What Do Private Detectives Do?
As Defined in Illinois Law
"Private detective" means any person who by any means, including but not limited to manual or electronic methods, engages in the business of, accepts employment to furnish, or agrees to make or makes investigations for a fee or other consideration to obtain information relating to:
(1) Crimes or wrongs done or threatened against the United States, any state or territory of the United States, or any local government of a state or territory.
(2) The identity, habits, conduct, business occupation, honesty, integrity, credibility, knowledge, trustworthiness, efficiency, loyalty, activity, movements, whereabouts, affiliations, associations, transactions, acts, reputation, or character of any person, firm, or other entity by any means, manual or electronic.
(3) The location, disposition, or recovery of lost or stolen property.
(4) The cause, origin, or responsibility for fires, accidents, or injuries to individuals or real or personal property.
(5) The truth or falsity of any statement or representation.
(6) Securing evidence to be used before any court, board, or investigating body.
(7) The protection of individuals from bodily harm or death (bodyguard functions).
(8) Service of process in criminal and civil proceedings without court order.
- Illinois Department of Financial and Professional Regulation
Nature of the Work
Private detectives and investigators use many means to determine the facts in a variety of matters. To carry out investigations, they may use various types of surveillance or searches. To verify facts, such as an individual's place of employment or income, they may make phone calls or visit a subject's workplace. In other cases, especially those involving missing persons and background checks, investigators often interview people to gather as much information as possible about an individual. In all cases, private detectives and investigators assist attorneys, businesses, and the public with a variety of legal, financial, and personal problems.
Private detectives and investigators offer many services, including executive, corporate, and celebrity protection; pre-employment verification; and individual background profiles. They also provide assistance in civil liability and personal injury cases, insurance claims and fraud, child custody and protection cases, and pre-marital screening. Increasingly, they are hired to investigate individuals to prove or disprove infidelity.
Most detectives and investigators are trained to perform physical surveillance, often for long periods of time, in a car or van. They may observe a site, such as the home of a subject, from an inconspicuous location. The surveillance continues using still and video cameras, binoculars,and a cell or car phone, until the desired evidence is obtained. They also perform computer database searches, or work with someone who does. Computers allow detectives and investigators to quickly obtain massive amounts of information on probate records, telephone numbers, motor vehicle registrations, association membership lists, registered sex offenders, and other matters.
The duties of private detectives and investigators depend on the needs of their client. In a case involving fraudulent workers’ compensation claims for an employer, for instance, investigators carry out long-term covert observation of the subject. If the investigator observes the subject performing an activity that contradicts injuries stated in a workers' compensation claim, the investigator would take video or still photographs to document the activity and report it to the client.
Private detectives and investigators often specialize.

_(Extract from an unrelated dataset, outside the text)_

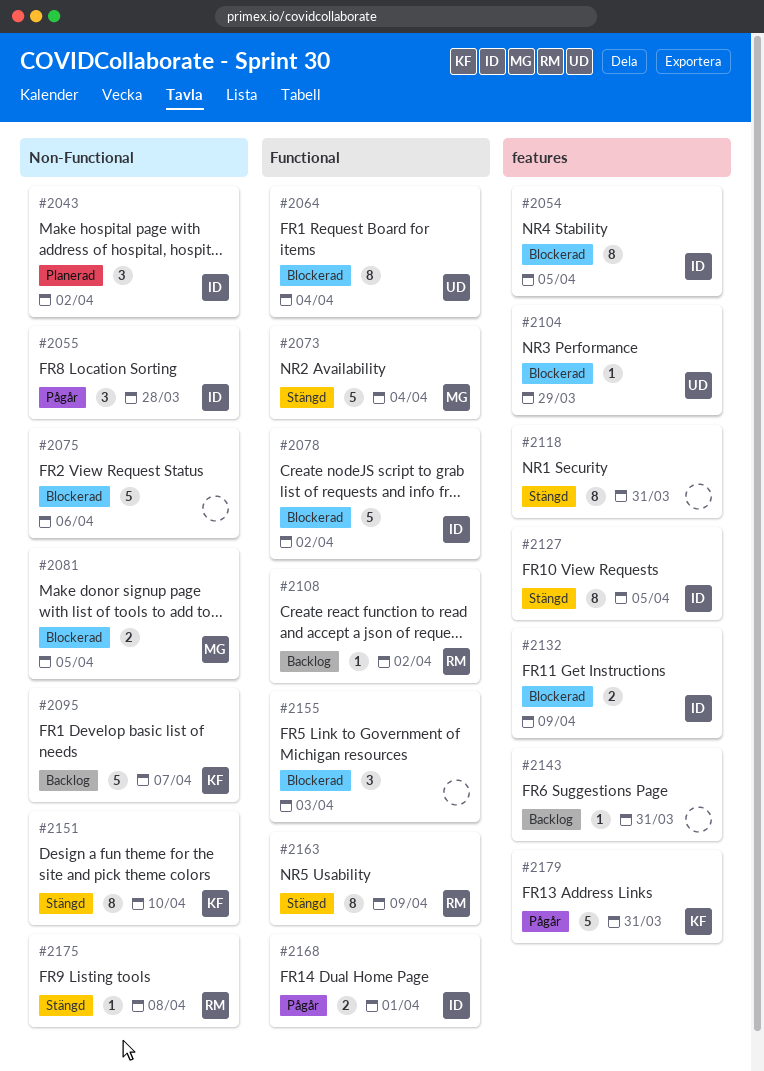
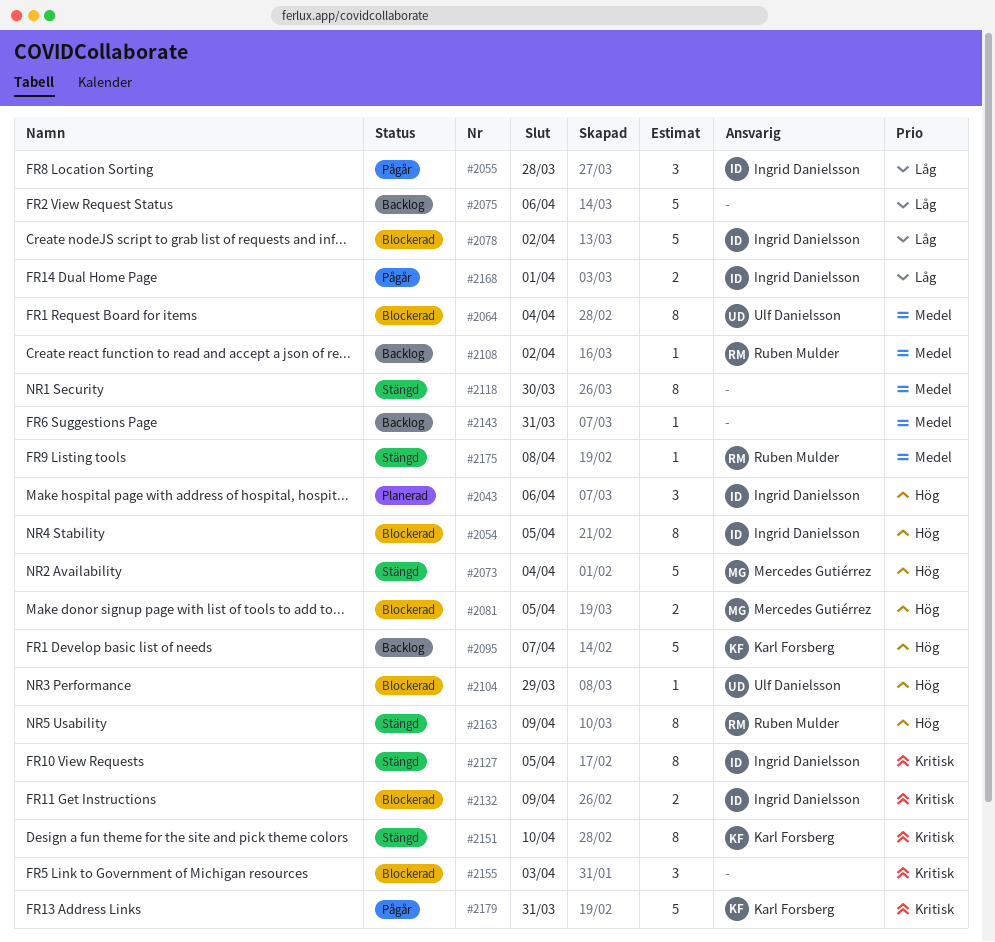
#2043, due: Apr 2 -> Apr 6
#2075, status: Blockerad -> Backlog
#2118, due: Mar 31 -> Mar 30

Those who focus on intellectual property theft, for example,investigate and document acts of piracy, help clients stop the illegal activity, and provide intelligence for prosecution and civil action. Other investigators specialize in financial profiles and asset searches. Their reports reflect information gathered through interviews, investigation and surveillance, and research, including review of public documents.

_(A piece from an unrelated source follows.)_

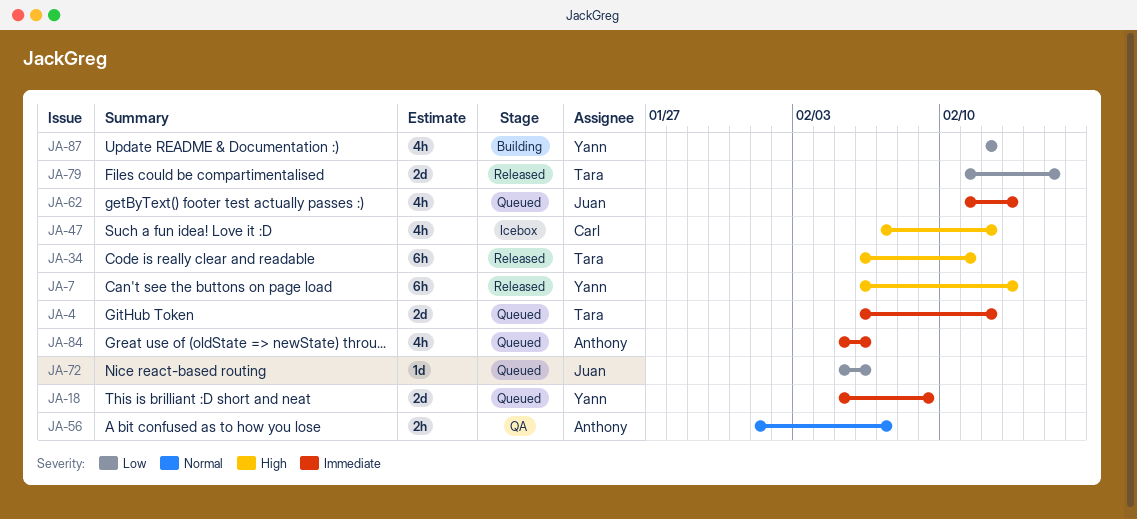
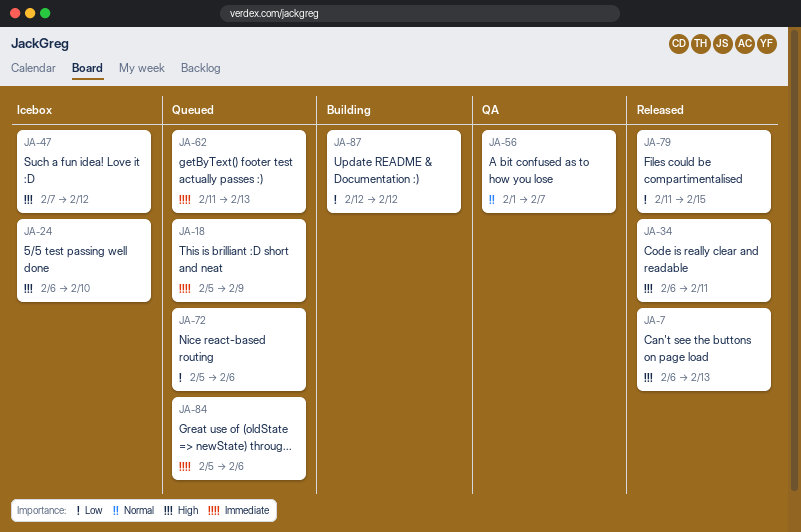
JA-4: present -> none
JA-24: none -> present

Legal investigators specialize in cases involving the courts and are normally employed by law firms or lawyers. They frequently assist in preparing criminal defenses, locate witnesses, serve legal documents, interview police and prospective witnesses, and gather and review evidence. Legal investigators may also collect information on the parties to the litigation, take photographs, testify in court, and assemble evidence and reports for trials.
Corporate investigators work for corporations other than investigative firms, in which they conduct internal and external investigations. In internal investigations,they may investigate drug use in the workplace, insure that expense accounts are not abused,or determine if employees are stealing merchandise or information. External investigations typically prevent criminal schemes originating outside the corporation,such as theft of company assets through fraudulent billing of products by suppliers.
Detectives and investigators who specialize in finance may be hired to develop confidential financial profiles of individuals or companies who are prospective parties to large financial transactions. These individuals are often Certified Public Accountants (CPAs) and work closely with investment bankers and accountants. They search for assets in order to recover damages awarded by a court in fraud or theft cases.
Detectives who work for retail stores or hotels are responsible for loss control and asset protection. Store detectives, also known as loss prevention agents, safeguard the assets of retail stores by apprehending anyone attempting to steal merchandise or destroy store property. They prevent theft by shoplifters, vendor representatives,delivery personnel,and even store employees. Store detectives also conduct periodic inspections of stock areas, dressing rooms, and rest rooms, and sometimes assist in opening and closing the store. They may prepare loss prevention and security reports for management and testify in court against persons they apprehend. Hotel detectives protect guests of the establishment from theft of their belongings and preserve order in the restaurants and bars in the building. They also may keep undesirable individuals such as known thieves off the premises.